Every time we've subjected a candidate to a needlessly adversarial interview process, we've contributed to the problem. Every time we've asked someone to solve a puzzle on a whiteboard while three senior engineers watched judgmentally, we've planted the seeds of revenge. Every time we've rejected a competent engineer because they couldn't recall the optimal solution to a contrived algorithm problem under pressure, we've driven them toward memorization-based prep.

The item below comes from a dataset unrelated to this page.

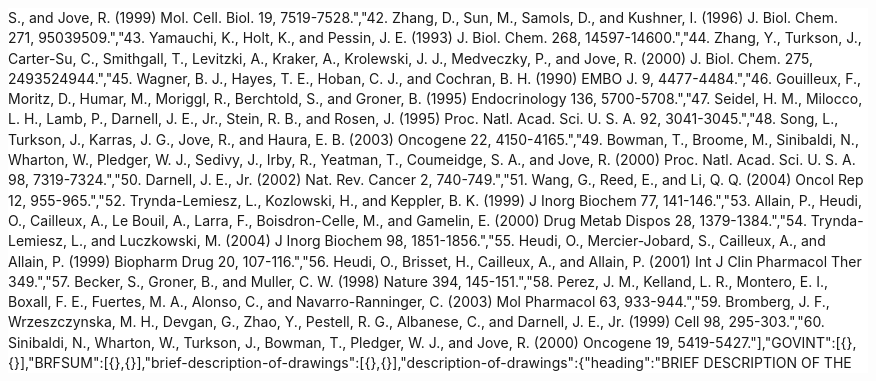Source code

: S., and Jove, R. (1999) Mol. Cell. Biol. 19, 7519-7528.","42. Zhang, D., Sun, M., Samols, D., and Kushner, I. (1996) J. Biol. Chem. 271, 95039509.","43. Yamauchi, K., Holt, K., and Pessin, J. E. (1993) J. Biol. Chem. 268, 14597-14600.","44. Zhang, Y., Turkson, J., Carter-Su, C., Smithgall, T., Levitzki, A., Kraker, A., Krolewski, J. J., Medveczky, P., and Jove, R. (2000) J. Biol. Chem. 275, 2493524944.","45. Wagner, B. J., Hayes, T. E., Hoban, C. J., and Cochran, B. H. (1990) EMBO J. 9, 4477-4484.","46. Gouilleux, F., Moritz, D., Humar, M., Moriggl, R., Berchtold, S., and Groner, B. (1995) Endocrinology 136, 5700-5708.","47. Seidel, H. M., Milocco, L. H., Lamb, P., Darnell, J. E., Jr., Stein, R. B., and Rosen, J. (1995) Proc. Natl. Acad. Sci. U. S. A. 92, 3041-3045.","48. Song, L., Turkson, J., Karras, J. G., Jove, R., and Haura, E. B. (2003) Oncogene 22, 4150-4165.","49. Bowman, T., Broome, M., Sinibaldi, N., Wharton, W., Pledger, W. J., Sedivy, J., Irby, R., Yeatman, T., Coumeidge, S. A., and Jove, R. (2000) Proc. Natl. Acad. Sci. U. S. A. 98, 7319-7324.","50. Darnell, J. E., Jr. (2002) Nat. Rev. Cancer 2, 740-749.","51. Wang, G., Reed, E., and Li, Q. Q. (2004) Oncol Rep 12, 955-965.","52. Trynda-Lemiesz, L., Kozlowski, H., and Keppler, B. K. (1999) J Inorg Biochem 77, 141-146.","53. Allain, P., Heudi, O., Cailleux, A., Le Bouil, A., Larra, F., Boisdron-Celle, M., and Gamelin, E. (2000) Drug Metab Dispos 28, 1379-1384.","54. Trynda-Lemiesz, L., and Luczkowski, M. (2004) J Inorg Biochem 98, 1851-1856.","55. Heudi, O., Mercier-Jobard, S., Cailleux, A., and Allain, P. (1999) Biopharm Drug 20, 107-116.","56. Heudi, O., Brisset, H., Cailleux, A., and Allain, P. (2001) Int J Clin Pharmacol Ther 349.","57. Becker, S., Groner, B., and Muller, C. W. (1998) Nature 394, 145-151.","58. Perez, J. M., Kelland, L. R., Montero, E. I., Boxall, F. E., Fuertes, M. A., Alonso, C., and Navarro-Ranninger, C. (2003) Mol Pharmacol 63, 933-944.","59. Bromberg, J. F., Wrzeszczynska, M. H., Devgan, G., Zhao, Y., Pestell, R. G., Albanese, C., and Darnell, J. E., Jr. (1999) Cell 98, 295-303.","60. Sinibaldi, N., Wharton, W., Turkson, J., Bowman, T., Pledger, W. J., and Jove, R. (2000) Oncogene 19, 5419-5427."],"GOVINT":[{},{}],"BRFSUM":[{},{}],"brief-description-of-drawings":[{},{}],"description-of-drawings":{"heading":"BRIEF DESCRIPTION OF THE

HackerPrep's growth isn't just about candidates wanting to game the system—it's about candidates feeling unfairly judged and wanting some measure of control in a process that often seems designed to humiliate them. When someone gets rejected after a grueling six-hour interview marathon because they couldn't implement a red-black tree on demand, their first instinct isn't "I should study data structures deeper." It's "I should find out what questions this company asks and memorize the answers."
And you know what? They're not entirely wrong to feel that way.
A Call to Action
If you're an interviewer: Treat candidates with empathy. Make interviews collaborative, not adversarial. Focus on thought process over memorized solutions. Every positive interview experience reduces demand for prep services like HackerPrep.
If you're a candidate: Build real projects. Learn fundamentals. Use AI as a tool, not a replacement for thinking. Don't let bad interview experiences drive you toward shortcuts—seek companies that conduct respectful interviews instead.
If you're a senior engineer: Speak up against both poor hiring decisions and unnecessarily hostile interview processes. Mentor juniors to use AI responsibly.
If you work for HackerPrep: Ask yourself—are you selling engineering competence or just exploiting a broken system?
To new engineers: Don't cheat yourself out of real competence. Do the hard miles. The industry needs engineers who can actually engineer, not just people who can game interviews.
The future of our profession depends on choosing substance over shortcuts.